── Information supplied ──

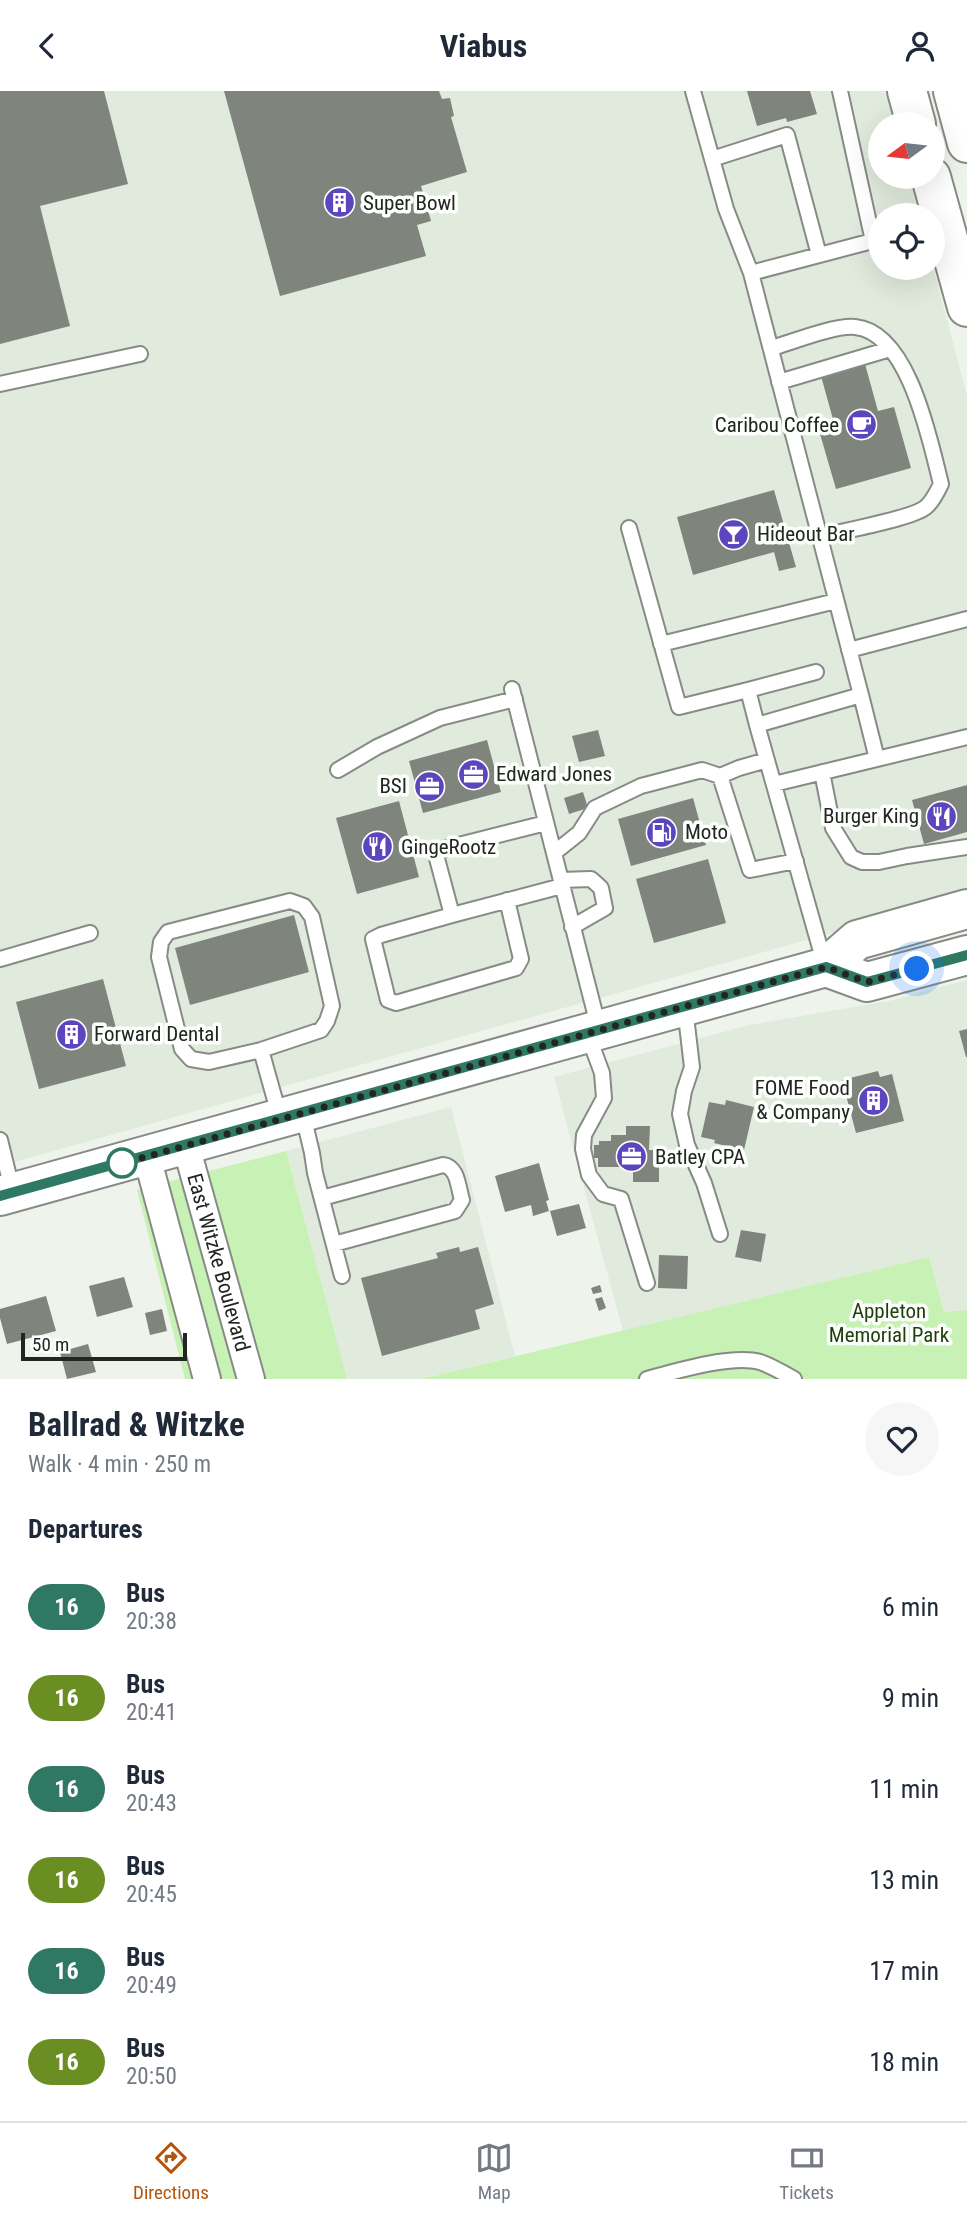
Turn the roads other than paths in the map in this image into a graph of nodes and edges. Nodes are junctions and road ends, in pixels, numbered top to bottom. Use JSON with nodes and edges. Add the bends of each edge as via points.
{"nodes":[{"id":1,"x":693,"y":91,"type":"edge"},
{"id":2,"x":840,"y":91,"type":"edge"},
{"id":3,"x":907,"y":91,"type":"edge"},
{"id":4,"x":953,"y":91,"type":"edge"},
{"id":5,"x":913,"y":112,"type":"edge"},
{"id":6,"x":967,"y":143,"type":"edge"},
{"id":7,"x":712,"y":159,"type":"junction"},
{"id":8,"x":868,"y":204,"type":"edge"},
{"id":9,"x":945,"y":228,"type":"edge"},
{"id":10,"x":868,"y":242,"type":"edge"},
{"id":11,"x":819,"y":255,"type":"junction"},
{"id":12,"x":751,"y":273,"type":"junction"},
{"id":13,"x":967,"y":307,"type":"edge"},
{"id":14,"x":772,"y":348,"type":"junction"},
{"id":15,"x":890,"y":349,"type":"junction"},
{"id":16,"x":140,"y":354,"type":"dead end"},
{"id":17,"x":779,"y":382,"type":"junction"},
{"id":18,"x":0,"y":384,"type":"edge"},
{"id":19,"x":629,"y":528,"type":"dead end"},
{"id":20,"x":818,"y":537,"type":"junction"},
{"id":21,"x":836,"y":601,"type":"junction"},
{"id":22,"x":967,"y":619,"type":"edge"},
{"id":23,"x":661,"y":644,"type":"junction"},
{"id":24,"x":849,"y":650,"type":"junction"},
{"id":25,"x":816,"y":672,"type":"dead end"},
{"id":26,"x":748,"y":690,"type":"junction"},
{"id":27,"x":861,"y":695,"type":"junction"},
{"id":28,"x":757,"y":725,"type":"junction"},
{"id":29,"x":967,"y":737,"type":"edge"},
{"id":30,"x":877,"y":759,"type":"junction"},
{"id":31,"x":767,"y":760,"type":"junction"},
{"id":32,"x":338,"y":770,"type":"dead end"},
{"id":33,"x":822,"y":772,"type":"junction"},
{"id":34,"x":720,"y":776,"type":"junction"},
{"id":35,"x":774,"y":784,"type":"junction"},
{"id":36,"x":546,"y":823,"type":"junction"},
{"id":37,"x":967,"y":847,"type":"edge"},
{"id":38,"x":554,"y":853,"type":"junction"},
{"id":39,"x":796,"y":861,"type":"junction"},
{"id":40,"x":561,"y":883,"type":"junction"},
{"id":41,"x":507,"y":900,"type":"junction"},
{"id":42,"x":967,"y":909,"type":"edge"},
{"id":43,"x":452,"y":915,"type":"junction"},
{"id":44,"x":572,"y":927,"type":"junction"},
{"id":45,"x":90,"y":933,"type":"dead end"},
{"id":46,"x":967,"y":955,"type":"edge"},
{"id":47,"x":0,"y":958,"type":"edge"},
{"id":48,"x":826,"y":967,"type":"junction"},
{"id":49,"x":685,"y":1007,"type":"junction"},
{"id":50,"x":594,"y":1032,"type":"junction"},
{"id":51,"x":261,"y":1050,"type":"junction"},
{"id":52,"x":291,"y":1116,"type":"junction"},
{"id":53,"x":0,"y":1140,"type":"edge"},
{"id":54,"x":186,"y":1146,"type":"junction"},
{"id":55,"x":147,"y":1157,"type":"junction"},
{"id":56,"x":7,"y":1195,"type":"edge"},
{"id":57,"x":322,"y":1198,"type":"junction"},
{"id":58,"x":720,"y":1234,"type":"dead end"},
{"id":59,"x":334,"y":1244,"type":"junction"},
{"id":60,"x":342,"y":1276,"type":"dead end"},
{"id":61,"x":647,"y":1283,"type":"dead end"},
{"id":62,"x":679,"y":1375,"type":"edge"},
{"id":63,"x":208,"y":1379,"type":"edge"},
{"id":64,"x":251,"y":1379,"type":"edge"},
{"id":65,"x":647,"y":1379,"type":"edge"},
{"id":66,"x":794,"y":1379,"type":"edge"}],
"edges":[{"from":1,"to":7,"type":"lane"},
{"from":2,"to":8,"type":"lane"},
{"from":3,"to":5,"type":"main road"},
{"from":4,"to":6,"type":"main road"},
{"from":7,"to":11,"type":"lane","via":[[787,135]]},
{"from":7,"to":12,"type":"lane"},
{"from":9,"to":13,"type":"main road"},
{"from":10,"to":11,"type":"lane"},
{"from":11,"to":12,"type":"lane"},
{"from":12,"to":14,"type":"lane"},
{"from":14,"to":15,"type":"lane","via":[[853,327],[870,331]]},
{"from":14,"to":17,"type":"lane"},
{"from":15,"to":17,"type":"lane"},
{"from":15,"to":20,"type":"lane","via":[[912,385],[941,484],[925,509]]},
{"from":16,"to":18,"type":"lane"},
{"from":17,"to":20,"type":"lane"},
{"from":19,"to":23,"type":"lane"},
{"from":20,"to":21,"type":"lane"},
{"from":21,"to":23,"type":"lane"},
{"from":21,"to":24,"type":"lane"},
{"from":22,"to":24,"type":"lane"},
{"from":23,"to":26,"type":"lane","via":[[679,707]]},
{"from":24,"to":27,"type":"lane"},
{"from":25,"to":26,"type":"lane"},
{"from":26,"to":28,"type":"lane"},
{"from":27,"to":28,"type":"lane"},
{"from":27,"to":30,"type":"lane"},
{"from":28,"to":31,"type":"lane"},
{"from":29,"to":30,"type":"lane"},
{"from":30,"to":33,"type":"lane"},
{"from":31,"to":34,"type":"lane"},
{"from":31,"to":35,"type":"lane"},
{"from":32,"to":36,"type":"lane","via":[[440,718],[513,694]]},
{"from":33,"to":35,"type":"lane"},
{"from":33,"to":37,"type":"lane","via":[[833,828],[851,857],[880,862]]},
{"from":34,"to":38,"type":"lane","via":[[702,770],[641,786],[595,808],[579,833]]},
{"from":34,"to":39,"type":"lane","via":[[750,870]]},
{"from":35,"to":39,"type":"lane"},
{"from":36,"to":38,"type":"lane"},
{"from":36,"to":43,"type":"lane","via":[[435,851]]},
{"from":38,"to":40,"type":"lane"},
{"from":39,"to":48,"type":"lane"},
{"from":40,"to":41,"type":"lane"},
{"from":40,"to":44,"type":"lane"},
{"from":40,"to":44,"type":"lane","via":[[591,879],[601,888],[605,908]]},
{"from":41,"to":43,"type":"lane"},
{"from":41,"to":43,"type":"lane","via":[[522,959],[516,968],[396,1003],[388,1000],[373,939]]},
{"from":42,"to":48,"type":"main road","via":[[857,940]]},
{"from":44,"to":50,"type":"lane"},
{"from":45,"to":47,"type":"lane"},
{"from":46,"to":48,"type":"main road","via":[[867,982]]},
{"from":48,"to":49,"type":"main road"},
{"from":49,"to":50,"type":"main road"},
{"from":49,"to":58,"type":"lane","via":[[692,1067],[680,1114]]},
{"from":50,"to":52,"type":"main road"},
{"from":50,"to":61,"type":"lane","via":[[604,1098],[584,1135],[583,1149],[589,1175],[603,1194],[621,1199]]},
{"from":51,"to":51,"type":"lane","via":[[209,1062],[191,1059],[182,1049],[159,957],[161,941],[168,932],[290,901],[304,906],[312,917],[332,1006],[321,1030]]},
{"from":51,"to":52,"type":"lane"},
{"from":52,"to":54,"type":"main road"},
{"from":52,"to":57,"type":"lane"},
{"from":53,"to":56,"type":"lane"},
{"from":54,"to":55,"type":"main road"},
{"from":54,"to":64,"type":"street","name":"East Witzke Boulevard"},
{"from":55,"to":56,"type":"main road"},
{"from":55,"to":63,"type":"street","name":"East Witzke Boulevard"},
{"from":57,"to":59,"type":"lane"},
{"from":57,"to":59,"type":"lane","via":[[443,1165],[454,1171],[462,1200],[456,1211]]},
{"from":59,"to":60,"type":"lane"},
{"from":62,"to":65,"type":"lane"},
{"from":62,"to":66,"type":"lane","via":[[746,1360]]}]}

───

→ Task requirements:
Go over the listing above and copy out each line that includes "edges".

→ Answer section:
Turn the roads other than paths in the map in this image into a graph of nodes and edges. Nodes are junctions and road ends, in pixels, numbered top to bottom. Use JSON with nodes and edges. Add the bends of each edge as via points.
"edges":[{"from":1,"to":7,"type":"lane"},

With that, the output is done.